▶ _Goal of the exercise_
Recast the lines of the records, from the first line through the line containing "functionality. It allows", as a Markdown table with two columns, Row and Text. Number each line in the Row column and leave out any blank lines.

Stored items
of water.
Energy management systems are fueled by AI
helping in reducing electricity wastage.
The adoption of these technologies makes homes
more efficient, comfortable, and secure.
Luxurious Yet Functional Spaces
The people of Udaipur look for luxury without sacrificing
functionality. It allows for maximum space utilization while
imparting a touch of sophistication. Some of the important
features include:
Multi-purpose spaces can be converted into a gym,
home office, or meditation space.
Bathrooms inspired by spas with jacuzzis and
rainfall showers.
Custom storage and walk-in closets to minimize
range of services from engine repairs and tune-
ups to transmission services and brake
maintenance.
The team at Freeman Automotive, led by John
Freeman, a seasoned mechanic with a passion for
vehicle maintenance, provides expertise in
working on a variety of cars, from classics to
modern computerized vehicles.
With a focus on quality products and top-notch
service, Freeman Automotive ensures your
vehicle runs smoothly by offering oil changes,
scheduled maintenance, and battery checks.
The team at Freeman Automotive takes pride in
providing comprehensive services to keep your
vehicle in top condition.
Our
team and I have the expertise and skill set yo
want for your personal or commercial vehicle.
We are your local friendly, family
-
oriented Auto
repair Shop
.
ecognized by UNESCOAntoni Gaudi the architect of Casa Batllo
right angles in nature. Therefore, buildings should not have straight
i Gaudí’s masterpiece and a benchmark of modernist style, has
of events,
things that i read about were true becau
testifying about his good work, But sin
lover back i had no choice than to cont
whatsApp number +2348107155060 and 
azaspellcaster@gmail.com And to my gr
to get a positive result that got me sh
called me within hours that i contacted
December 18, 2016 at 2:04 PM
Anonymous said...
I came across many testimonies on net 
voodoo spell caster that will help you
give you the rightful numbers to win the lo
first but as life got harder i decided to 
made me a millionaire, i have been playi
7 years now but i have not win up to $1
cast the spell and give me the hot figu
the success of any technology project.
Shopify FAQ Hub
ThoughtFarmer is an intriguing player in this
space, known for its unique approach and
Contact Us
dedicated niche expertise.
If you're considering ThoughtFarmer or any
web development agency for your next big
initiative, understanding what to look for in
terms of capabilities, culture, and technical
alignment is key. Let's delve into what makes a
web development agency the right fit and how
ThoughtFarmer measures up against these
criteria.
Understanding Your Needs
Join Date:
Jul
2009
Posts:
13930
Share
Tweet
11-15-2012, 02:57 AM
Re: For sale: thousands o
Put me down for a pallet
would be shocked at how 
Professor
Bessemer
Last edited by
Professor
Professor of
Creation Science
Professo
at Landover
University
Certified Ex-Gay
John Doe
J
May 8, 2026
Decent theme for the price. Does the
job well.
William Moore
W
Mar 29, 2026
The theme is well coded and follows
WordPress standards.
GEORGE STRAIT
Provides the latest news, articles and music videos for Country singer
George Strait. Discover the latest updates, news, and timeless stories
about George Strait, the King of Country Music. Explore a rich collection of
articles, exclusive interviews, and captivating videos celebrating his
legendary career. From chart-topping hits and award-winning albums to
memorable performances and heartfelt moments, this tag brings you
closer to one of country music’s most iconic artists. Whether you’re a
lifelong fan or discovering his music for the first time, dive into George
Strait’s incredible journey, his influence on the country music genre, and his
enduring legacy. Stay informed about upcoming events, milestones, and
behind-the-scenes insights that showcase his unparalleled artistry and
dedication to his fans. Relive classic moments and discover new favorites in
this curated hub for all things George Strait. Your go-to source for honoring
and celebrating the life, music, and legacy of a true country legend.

▶ _Your response_
| Row | Text |
|---|---|
| 1 | of water. |
| 2 | Energy management systems are fueled by AI |
| 3 | helping in reducing electricity wastage. |
| 4 | The adoption of these technologies makes homes |
| 5 | more efficient, comfortable, and secure. |
| 6 | Luxurious Yet Functional Spaces |
| 7 | The people of Udaipur look for luxury without sacrificing |
| 8 | functionality. It allows for maximum space utilization while |